For those of you who are curious, it appears my articular disk has slipped out of place. The articular disk is that purple slug shape in the centre picture. If it slips, then it acts as a kind of doorstop, jamming the regular motion of the jaw. I have lots of exercises and a whole LONG list of stuff not to do, which as far as I can see is really to assist the compromised muscles not over-exert themselves. Whether or not the disk moves back to where it should be is really up to God or Jesus or Justin Bieber or George Clooney – whoever’s most powerful these days – to decide. A Higher Power – or surgery. That’s next for this contestant. Maybe (hopefully not). To be determined in March, at any rate.

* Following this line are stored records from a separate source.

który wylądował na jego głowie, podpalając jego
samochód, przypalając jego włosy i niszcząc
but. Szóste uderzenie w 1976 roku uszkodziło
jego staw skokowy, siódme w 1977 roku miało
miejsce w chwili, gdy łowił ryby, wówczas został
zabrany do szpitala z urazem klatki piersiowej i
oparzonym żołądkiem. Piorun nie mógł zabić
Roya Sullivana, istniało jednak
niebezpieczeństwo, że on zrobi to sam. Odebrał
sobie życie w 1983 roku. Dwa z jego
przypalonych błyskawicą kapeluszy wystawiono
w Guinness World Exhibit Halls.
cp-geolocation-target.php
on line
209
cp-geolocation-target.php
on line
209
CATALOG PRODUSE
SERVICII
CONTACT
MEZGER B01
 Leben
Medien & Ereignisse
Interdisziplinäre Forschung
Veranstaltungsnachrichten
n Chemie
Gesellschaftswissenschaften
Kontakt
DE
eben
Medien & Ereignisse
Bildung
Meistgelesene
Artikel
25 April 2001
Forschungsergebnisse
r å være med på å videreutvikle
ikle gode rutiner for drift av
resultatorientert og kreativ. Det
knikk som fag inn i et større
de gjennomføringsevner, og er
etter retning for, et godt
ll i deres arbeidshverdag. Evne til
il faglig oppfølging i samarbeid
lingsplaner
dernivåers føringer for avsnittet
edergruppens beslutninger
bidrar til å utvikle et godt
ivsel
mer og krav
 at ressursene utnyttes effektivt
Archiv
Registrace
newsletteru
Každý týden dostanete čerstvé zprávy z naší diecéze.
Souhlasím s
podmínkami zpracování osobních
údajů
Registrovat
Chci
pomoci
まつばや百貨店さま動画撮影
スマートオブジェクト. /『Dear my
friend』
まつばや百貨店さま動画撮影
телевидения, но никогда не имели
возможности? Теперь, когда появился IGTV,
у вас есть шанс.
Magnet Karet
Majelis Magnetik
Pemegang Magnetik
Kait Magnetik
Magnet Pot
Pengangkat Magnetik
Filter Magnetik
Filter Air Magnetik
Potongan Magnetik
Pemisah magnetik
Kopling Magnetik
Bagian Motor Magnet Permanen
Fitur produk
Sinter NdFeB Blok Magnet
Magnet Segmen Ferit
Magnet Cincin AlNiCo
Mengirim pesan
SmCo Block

(One of the things I’m not supposed to be doing is “vigorous kissing”. It was such an odd phrase, part of me wonders if it’s not a euphemism.)
But it’s okay. What I’ve been telling people since, is things could be a whole lot worse. And as I walked across the park, on that sunny, stormy, windy, Melbourne-throws-it-all-at-you-day, I felt happy. Nervous, yes, with everything set to change, but excited too.
We’ve also had relatives down visiting this week and the kids have been sucking up this time with greedy gusto. They’ve played hard and stayed up late and bam! School looms again.
*
I’ve been wondering how a new job will impact my blogging. I’ve been wondering if I should keep up with it.
And I will.
I can’t imagine not blogging.
I was thinking about this when I was driving home on Monday afternoon, and Metallica came on, and the words of the title of this post came out through the speakers during ‘Nothing Else Matters’.
I don’t ‘just’ say anything here. I will continue for as long as I feel like I have something worthwhile and valuable to contribute to this community. I’ve got a lot of plans for this year. It’s going to be very exciting. Hard to juggle, probably! But we’ll get there.